YOUR GOAL: Give again, word for word, every line below from the one that has "PS C:\node\chatapp\WorkerRole1> Start-AzureEmulator" through the one that has "quindi tasto INVIO.", both included, and no others.

DATA:
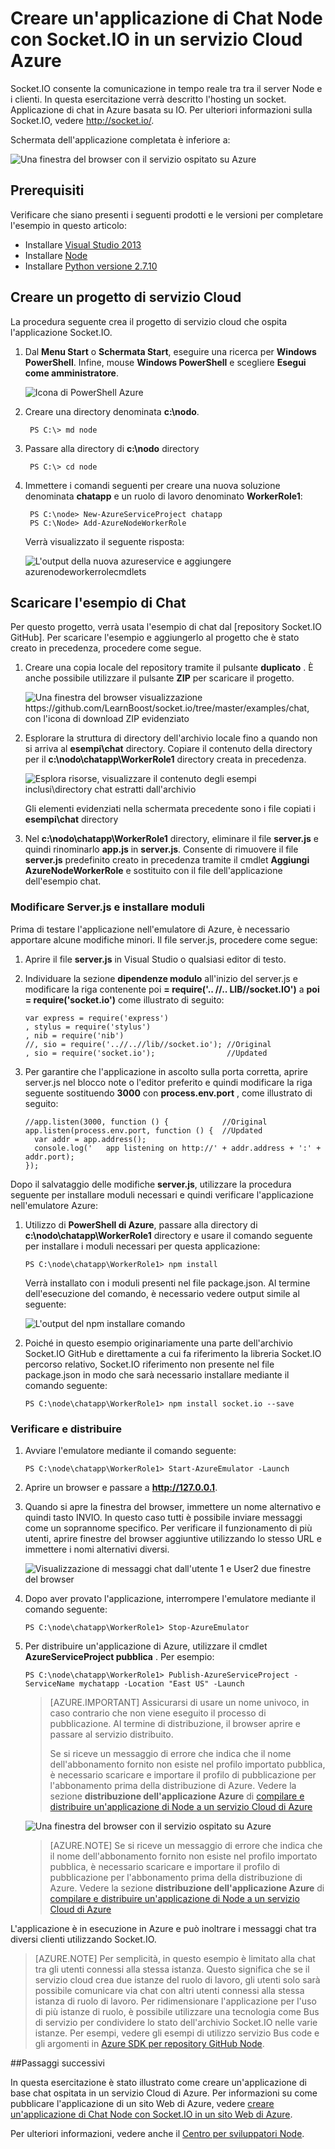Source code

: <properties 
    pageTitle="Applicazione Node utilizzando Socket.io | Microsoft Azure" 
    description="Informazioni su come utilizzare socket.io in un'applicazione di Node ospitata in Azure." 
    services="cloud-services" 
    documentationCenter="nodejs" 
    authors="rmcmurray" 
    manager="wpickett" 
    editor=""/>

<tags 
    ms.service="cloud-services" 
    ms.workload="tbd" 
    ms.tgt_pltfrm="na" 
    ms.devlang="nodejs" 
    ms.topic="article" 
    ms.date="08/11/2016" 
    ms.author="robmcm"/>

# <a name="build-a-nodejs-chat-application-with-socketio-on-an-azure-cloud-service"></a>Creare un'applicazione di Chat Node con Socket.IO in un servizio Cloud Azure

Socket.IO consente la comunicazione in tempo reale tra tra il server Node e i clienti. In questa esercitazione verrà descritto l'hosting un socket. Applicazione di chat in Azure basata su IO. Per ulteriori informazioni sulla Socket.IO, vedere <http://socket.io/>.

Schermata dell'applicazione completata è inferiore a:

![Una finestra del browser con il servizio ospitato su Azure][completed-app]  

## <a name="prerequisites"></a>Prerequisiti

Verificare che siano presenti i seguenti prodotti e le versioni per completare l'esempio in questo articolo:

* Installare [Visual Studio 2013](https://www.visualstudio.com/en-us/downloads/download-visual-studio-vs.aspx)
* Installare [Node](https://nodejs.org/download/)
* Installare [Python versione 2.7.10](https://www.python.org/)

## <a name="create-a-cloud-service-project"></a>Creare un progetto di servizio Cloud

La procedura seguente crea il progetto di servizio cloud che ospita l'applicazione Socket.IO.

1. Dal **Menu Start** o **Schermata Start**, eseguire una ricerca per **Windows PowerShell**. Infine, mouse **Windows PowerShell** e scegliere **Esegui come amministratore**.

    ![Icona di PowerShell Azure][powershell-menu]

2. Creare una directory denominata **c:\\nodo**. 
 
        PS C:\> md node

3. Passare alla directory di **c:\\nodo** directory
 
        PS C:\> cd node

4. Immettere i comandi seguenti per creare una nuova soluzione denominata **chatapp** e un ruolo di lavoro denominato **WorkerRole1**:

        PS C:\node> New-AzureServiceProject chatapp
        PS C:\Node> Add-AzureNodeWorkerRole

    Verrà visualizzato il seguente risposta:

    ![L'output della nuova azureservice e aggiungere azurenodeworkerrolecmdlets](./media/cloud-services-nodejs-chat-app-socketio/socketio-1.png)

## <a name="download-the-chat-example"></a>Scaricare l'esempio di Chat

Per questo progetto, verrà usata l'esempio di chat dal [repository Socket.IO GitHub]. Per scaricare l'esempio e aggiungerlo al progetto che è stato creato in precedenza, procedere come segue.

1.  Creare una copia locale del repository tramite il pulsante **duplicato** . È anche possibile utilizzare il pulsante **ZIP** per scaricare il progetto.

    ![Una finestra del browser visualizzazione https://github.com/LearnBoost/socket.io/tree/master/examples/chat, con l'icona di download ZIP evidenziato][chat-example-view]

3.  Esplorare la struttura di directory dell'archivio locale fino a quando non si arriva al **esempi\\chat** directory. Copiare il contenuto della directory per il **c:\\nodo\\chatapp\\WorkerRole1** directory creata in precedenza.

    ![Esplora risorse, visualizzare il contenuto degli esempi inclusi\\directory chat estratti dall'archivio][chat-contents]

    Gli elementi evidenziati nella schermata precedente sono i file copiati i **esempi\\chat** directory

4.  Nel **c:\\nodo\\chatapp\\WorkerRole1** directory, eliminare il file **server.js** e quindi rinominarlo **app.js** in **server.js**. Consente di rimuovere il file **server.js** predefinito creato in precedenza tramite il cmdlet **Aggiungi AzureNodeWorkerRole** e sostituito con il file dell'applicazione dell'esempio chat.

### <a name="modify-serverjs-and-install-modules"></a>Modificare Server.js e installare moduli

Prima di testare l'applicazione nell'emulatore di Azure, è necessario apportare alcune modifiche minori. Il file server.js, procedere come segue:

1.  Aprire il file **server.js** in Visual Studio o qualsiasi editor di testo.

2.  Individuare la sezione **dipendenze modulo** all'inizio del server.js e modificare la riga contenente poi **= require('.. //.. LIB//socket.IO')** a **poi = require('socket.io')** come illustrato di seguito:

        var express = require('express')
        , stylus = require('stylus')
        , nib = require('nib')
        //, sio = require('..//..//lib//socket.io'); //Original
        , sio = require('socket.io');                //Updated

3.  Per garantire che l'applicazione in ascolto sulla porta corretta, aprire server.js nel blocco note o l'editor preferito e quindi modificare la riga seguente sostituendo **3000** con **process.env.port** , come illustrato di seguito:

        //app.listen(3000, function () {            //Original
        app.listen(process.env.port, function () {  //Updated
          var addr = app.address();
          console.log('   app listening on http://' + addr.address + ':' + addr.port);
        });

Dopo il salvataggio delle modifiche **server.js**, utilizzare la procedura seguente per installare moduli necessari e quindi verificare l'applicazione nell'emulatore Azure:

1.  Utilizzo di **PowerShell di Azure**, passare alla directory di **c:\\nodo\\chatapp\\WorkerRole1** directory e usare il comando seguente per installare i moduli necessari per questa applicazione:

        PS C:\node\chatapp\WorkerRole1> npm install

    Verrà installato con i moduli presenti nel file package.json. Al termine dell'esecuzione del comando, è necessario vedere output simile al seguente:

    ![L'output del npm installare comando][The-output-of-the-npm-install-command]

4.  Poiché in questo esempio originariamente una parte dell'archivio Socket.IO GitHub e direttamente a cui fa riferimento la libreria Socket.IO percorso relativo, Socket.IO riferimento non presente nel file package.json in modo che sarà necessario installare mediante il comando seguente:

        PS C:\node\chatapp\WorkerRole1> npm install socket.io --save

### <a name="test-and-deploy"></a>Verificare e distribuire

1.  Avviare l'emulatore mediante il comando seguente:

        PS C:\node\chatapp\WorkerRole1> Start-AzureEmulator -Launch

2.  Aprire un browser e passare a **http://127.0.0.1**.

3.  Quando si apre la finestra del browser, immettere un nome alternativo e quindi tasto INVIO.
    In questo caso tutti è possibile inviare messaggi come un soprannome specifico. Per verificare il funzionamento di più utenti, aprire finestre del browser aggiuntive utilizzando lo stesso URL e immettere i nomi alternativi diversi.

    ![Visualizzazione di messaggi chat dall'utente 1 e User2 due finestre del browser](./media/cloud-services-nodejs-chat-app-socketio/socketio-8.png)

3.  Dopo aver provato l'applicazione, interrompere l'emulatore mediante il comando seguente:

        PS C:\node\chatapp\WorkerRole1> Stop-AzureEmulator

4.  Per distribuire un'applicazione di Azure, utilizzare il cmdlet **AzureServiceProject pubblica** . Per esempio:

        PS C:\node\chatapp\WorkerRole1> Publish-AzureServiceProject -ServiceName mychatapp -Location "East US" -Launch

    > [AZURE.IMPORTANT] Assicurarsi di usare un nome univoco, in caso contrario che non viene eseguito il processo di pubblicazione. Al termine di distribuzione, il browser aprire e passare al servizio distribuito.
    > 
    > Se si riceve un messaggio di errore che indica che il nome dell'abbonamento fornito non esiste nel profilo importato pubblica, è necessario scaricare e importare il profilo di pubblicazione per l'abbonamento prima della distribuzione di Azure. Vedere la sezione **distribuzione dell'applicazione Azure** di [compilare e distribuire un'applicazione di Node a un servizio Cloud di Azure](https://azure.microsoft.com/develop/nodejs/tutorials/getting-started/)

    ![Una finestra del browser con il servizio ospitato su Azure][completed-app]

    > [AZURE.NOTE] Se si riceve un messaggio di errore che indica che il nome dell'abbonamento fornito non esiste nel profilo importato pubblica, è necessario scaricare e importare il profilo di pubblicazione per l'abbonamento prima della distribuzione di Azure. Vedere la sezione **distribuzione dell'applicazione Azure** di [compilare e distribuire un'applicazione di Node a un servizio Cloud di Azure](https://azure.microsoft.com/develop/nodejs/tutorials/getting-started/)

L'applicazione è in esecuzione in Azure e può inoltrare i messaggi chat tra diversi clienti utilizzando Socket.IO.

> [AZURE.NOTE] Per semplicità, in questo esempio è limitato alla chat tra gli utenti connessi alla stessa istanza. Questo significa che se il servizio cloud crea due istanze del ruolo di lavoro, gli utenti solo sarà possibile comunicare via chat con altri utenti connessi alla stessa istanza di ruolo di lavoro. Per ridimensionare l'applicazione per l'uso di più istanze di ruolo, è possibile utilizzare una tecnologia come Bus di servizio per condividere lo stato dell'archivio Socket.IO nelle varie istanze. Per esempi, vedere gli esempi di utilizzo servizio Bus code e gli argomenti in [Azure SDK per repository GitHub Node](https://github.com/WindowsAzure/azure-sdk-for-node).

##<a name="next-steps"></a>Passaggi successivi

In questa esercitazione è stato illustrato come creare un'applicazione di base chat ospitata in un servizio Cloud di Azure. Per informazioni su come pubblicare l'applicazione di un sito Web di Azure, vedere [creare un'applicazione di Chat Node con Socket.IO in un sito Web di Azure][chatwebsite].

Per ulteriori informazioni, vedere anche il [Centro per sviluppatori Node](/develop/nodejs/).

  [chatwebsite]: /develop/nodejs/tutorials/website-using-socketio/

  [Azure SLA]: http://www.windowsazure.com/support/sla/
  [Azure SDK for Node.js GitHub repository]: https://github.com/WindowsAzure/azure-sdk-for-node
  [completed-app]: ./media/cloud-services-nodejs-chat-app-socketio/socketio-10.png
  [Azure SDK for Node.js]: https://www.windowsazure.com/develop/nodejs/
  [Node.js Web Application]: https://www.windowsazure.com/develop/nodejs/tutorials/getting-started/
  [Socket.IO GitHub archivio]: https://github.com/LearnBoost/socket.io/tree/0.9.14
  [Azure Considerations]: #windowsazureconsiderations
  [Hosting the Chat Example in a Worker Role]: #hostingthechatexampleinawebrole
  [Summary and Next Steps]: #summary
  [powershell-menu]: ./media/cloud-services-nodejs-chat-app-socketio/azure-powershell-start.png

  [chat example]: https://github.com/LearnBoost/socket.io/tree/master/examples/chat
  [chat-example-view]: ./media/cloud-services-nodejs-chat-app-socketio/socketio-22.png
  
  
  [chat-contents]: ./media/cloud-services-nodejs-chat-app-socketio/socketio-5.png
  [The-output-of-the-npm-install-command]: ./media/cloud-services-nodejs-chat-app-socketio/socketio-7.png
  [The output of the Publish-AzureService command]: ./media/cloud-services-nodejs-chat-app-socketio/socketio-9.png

* * *

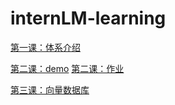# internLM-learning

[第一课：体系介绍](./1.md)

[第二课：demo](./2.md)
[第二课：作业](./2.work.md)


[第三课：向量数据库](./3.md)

ANSWER SPACE:
        PS C:\node\chatapp\WorkerRole1> Start-AzureEmulator -Launch

2.  Aprire un browser e passare a **http://127.0.0.1**.

3.  Quando si apre la finestra del browser, immettere un nome alternativo e quindi tasto INVIO.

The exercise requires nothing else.